* [Text excerpt]:
Humphrey Bogart may be cast in Derby role after Lingfield trial win

Humphrey Bogart (Sean Levey) winning the Derby Trial Stakes from Carntop
Humphrey Bogart (Sean Levey, nearside) winning the Derby Trial Stakes from Carntop (FM Berry) at Lingfield. Photograph: Hugh Routledge/Rex/ Shutterstock

Another day, another Derby trial and yet the picture is no clearer, just four weeks before the Epsom Classic. Humphrey Bogart won the Betfred Derby Trial here but, thanks to the inability of five horses to race around Lingfield without getting in each other’s way, you could not be completely sure he was the best horse in this race, never mind the much hotter one to come next month.

But there is pleasure to be taken from the fact that he represents people who do not habitually have a Derby runner and it seems Humphrey Bogart will be given the chance to make a proper name for himself at Epsom. His trainer, Richard Hannon, while plainly delighted with this battling success, struggled to contain the enthusiasm of the syndicate members who own the colt, who must now decide whether to pay £75,000 for a late Derby entry.

“We’ll sleep on it, that’s what we should say,” Hannon said, grinning broadly. But saying the dry, sensible thing was a concept lost on Richard Morecombe of Chelsea Thoroughbreds, so named because Morecombe and his fellow owners also run the Sydney Arms pub in Chelsea.

“Very, very tempted,” he said when asked if he wanted his horse aimed at the Derby. “Look, it appears to be a weaker year, doesn’t it, unless Mr O’Brien runs the filly, which, I presume, he might be tempted to. Outside of that, why not?”

That was a reference to Minding, winner of last weekend’s 1,000 Guineas and on offer at just 5-2 with a run in the Derby.

The current thinking is that Aidan O’Brien would rather keep her against her own sex in the Oaks but he will be interested to hear that rival connections are more afraid of the filly than any of the males in his stable.

Humphrey Bogart appears to have killed off the chance of a royal runner in the Derby by beating Carntop, owned by the Prince of Wales and the Duchess of Cornwall. That colt will now be saved for the King Edward VII at Royal Ascot, a spokesman suggested.

No one was here to discuss plans for the third-placed Across the Stars, who ran out of room in the closing stages and whose jockey, Silvestre De Sousa, was motionless as he crossed the line a length and a half behind the winner. There may be another day for this one in the fullness of time.

* [Data supplied]:
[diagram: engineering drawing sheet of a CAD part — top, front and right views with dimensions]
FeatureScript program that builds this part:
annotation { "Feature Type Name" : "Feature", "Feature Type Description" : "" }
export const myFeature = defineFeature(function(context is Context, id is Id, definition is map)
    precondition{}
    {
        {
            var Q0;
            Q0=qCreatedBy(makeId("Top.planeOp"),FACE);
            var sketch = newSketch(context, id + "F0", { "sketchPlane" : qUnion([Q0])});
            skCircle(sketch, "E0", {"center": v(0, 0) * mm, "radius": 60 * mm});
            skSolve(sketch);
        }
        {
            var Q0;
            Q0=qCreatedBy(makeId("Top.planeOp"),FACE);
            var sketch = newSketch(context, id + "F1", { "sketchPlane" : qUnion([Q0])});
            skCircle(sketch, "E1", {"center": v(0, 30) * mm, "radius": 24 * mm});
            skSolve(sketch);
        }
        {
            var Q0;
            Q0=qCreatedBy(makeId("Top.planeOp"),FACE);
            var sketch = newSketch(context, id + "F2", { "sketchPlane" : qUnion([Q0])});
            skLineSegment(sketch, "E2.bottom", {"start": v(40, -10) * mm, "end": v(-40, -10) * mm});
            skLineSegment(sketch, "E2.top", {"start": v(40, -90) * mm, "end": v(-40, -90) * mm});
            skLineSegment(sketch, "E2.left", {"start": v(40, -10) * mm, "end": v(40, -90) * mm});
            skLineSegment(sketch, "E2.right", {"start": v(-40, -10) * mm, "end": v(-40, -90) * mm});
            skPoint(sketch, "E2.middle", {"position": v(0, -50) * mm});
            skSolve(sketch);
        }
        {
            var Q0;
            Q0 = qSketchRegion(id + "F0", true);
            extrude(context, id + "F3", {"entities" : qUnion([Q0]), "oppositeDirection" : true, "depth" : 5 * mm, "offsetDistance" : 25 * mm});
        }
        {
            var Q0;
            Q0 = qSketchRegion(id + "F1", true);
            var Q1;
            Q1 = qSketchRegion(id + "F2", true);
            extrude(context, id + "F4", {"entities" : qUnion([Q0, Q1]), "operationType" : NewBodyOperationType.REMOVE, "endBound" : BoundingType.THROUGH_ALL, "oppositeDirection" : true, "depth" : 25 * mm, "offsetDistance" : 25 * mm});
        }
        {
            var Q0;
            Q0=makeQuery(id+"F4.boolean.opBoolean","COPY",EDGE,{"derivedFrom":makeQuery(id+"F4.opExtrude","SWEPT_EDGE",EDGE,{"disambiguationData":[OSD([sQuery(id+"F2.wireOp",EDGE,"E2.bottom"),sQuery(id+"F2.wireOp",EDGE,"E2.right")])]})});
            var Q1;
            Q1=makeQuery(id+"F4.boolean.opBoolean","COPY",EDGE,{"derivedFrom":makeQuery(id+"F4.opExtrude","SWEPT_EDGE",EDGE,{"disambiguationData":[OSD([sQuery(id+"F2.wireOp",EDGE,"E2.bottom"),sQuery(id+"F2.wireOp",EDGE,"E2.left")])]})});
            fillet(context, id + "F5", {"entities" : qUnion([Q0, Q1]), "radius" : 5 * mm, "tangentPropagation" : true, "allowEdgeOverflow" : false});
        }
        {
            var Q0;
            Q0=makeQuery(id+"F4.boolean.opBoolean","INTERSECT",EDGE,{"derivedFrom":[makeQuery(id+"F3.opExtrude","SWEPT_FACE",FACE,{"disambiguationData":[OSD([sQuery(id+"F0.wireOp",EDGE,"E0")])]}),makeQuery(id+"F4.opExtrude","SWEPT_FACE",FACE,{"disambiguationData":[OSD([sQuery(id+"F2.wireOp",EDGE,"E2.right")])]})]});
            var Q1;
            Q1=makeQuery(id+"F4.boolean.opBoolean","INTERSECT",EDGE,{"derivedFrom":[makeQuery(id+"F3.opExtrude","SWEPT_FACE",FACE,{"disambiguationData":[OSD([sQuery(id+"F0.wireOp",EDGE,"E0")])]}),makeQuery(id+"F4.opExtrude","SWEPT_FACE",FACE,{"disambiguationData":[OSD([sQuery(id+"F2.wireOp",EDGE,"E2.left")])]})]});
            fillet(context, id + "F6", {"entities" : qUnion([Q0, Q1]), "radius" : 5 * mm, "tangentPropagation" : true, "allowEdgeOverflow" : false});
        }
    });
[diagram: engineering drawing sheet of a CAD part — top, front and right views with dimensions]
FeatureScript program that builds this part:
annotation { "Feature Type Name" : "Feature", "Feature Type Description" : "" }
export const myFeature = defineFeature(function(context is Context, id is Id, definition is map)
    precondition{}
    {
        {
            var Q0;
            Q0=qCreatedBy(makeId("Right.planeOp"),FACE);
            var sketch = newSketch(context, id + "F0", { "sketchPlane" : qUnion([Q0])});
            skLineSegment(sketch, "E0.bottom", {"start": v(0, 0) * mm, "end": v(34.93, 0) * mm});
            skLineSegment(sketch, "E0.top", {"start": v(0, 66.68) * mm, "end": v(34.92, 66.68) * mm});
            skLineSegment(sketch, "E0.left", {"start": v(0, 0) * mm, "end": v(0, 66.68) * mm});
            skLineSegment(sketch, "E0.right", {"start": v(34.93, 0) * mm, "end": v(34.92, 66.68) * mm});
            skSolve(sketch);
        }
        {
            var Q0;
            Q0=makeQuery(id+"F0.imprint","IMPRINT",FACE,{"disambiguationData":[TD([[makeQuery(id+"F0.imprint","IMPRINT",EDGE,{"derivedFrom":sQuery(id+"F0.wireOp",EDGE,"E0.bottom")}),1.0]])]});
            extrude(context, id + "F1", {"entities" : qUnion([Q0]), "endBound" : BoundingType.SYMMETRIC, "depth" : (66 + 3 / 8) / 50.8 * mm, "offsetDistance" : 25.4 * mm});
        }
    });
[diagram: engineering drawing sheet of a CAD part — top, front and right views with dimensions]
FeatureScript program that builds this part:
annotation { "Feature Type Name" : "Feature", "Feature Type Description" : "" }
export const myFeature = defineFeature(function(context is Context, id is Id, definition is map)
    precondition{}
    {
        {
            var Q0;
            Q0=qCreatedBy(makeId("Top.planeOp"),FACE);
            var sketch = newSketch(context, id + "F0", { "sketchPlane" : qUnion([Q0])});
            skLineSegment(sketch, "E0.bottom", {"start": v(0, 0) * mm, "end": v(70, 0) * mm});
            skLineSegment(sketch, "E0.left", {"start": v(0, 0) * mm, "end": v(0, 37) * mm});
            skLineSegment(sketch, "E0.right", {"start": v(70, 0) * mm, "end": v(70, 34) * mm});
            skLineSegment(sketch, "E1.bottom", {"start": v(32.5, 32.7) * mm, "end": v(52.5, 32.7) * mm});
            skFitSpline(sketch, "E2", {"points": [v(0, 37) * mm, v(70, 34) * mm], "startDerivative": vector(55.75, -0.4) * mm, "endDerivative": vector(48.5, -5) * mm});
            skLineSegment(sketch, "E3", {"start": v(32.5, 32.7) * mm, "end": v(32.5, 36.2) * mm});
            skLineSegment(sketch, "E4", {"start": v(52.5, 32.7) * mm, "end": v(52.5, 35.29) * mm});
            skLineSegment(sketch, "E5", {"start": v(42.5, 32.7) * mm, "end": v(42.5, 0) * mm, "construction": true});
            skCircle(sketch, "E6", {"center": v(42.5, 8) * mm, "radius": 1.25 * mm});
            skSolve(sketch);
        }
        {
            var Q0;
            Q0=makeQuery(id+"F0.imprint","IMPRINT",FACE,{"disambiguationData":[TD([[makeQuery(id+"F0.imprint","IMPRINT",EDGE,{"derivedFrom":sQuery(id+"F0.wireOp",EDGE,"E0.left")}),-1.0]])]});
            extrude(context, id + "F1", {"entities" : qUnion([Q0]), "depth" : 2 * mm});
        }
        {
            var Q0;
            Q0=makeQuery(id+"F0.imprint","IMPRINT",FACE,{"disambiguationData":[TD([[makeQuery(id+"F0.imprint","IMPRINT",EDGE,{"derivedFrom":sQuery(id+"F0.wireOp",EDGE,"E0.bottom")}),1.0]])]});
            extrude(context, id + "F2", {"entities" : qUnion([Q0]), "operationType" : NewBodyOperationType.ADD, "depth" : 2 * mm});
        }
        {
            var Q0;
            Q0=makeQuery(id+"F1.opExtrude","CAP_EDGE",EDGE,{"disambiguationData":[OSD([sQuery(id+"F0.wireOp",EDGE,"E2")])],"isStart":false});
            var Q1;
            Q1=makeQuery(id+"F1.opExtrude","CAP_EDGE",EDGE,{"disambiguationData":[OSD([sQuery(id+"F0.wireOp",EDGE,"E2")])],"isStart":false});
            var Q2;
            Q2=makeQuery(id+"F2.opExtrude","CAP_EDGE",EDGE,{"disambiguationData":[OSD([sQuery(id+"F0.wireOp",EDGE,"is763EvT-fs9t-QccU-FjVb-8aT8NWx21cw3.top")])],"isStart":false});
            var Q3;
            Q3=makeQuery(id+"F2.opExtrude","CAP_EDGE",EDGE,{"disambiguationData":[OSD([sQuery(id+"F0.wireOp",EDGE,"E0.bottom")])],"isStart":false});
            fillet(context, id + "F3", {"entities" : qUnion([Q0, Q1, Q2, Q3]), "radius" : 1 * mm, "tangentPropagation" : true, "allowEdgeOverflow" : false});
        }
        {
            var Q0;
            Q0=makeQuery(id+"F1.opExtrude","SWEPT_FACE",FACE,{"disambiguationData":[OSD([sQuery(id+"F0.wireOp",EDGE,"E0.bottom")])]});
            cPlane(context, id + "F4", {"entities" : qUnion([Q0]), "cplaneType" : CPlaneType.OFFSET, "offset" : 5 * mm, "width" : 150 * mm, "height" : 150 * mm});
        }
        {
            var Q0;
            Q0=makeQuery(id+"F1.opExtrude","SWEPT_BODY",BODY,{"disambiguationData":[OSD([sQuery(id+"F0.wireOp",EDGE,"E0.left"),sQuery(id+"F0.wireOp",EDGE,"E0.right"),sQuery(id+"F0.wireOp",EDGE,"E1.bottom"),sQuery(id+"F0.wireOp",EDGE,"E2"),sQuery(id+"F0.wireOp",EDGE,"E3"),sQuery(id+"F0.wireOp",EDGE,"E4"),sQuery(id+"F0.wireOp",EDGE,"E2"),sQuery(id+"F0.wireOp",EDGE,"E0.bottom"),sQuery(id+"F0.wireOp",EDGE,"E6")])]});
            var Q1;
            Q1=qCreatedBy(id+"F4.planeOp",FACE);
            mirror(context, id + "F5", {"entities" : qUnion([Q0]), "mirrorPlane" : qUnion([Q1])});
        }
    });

* [Exercise requirements]:
1 – Copy the stretch of the Derby trial article from "Humphrey Bogart appears" through "fullness of time.".
2 – According to the Derby trial article, how much must the colt's owners pay for a late Derby entry?
3 – Using the Derby trial article, decide whether each statement agrees with it, and answer yes or no with the deciding words quoted: (a) Carntop is owned by the Prince of Wales and the Duchess of Cornwall. (b) Minding won last weekend's 2,000 Guineas. (c) Across the Stars finished two lengths behind the winner.

* [Your written answers]:
1 –
Humphrey Bogart appears to have killed off the chance of a royal runner in the Derby by beating Carntop, owned by the Prince of Wales and the Duchess of Cornwall. That colt will now be saved for the King Edward VII at Royal Ascot, a spokesman suggested.

No one was here to discuss plans for the third-placed Across the Stars, who ran out of room in the closing stages and whose jockey, Silvestre De Sousa, was motionless as he crossed the line a length and a half behind the winner. There may be another day for this one in the fullness of time.

2 – £75,000

3 –
(a) Yes: "Carntop, owned by the Prince of Wales and the Duchess of Cornwall"
(b) No: "winner of last weekend’s 1,000 Guineas"
(c) No: "a length and a half behind the winner"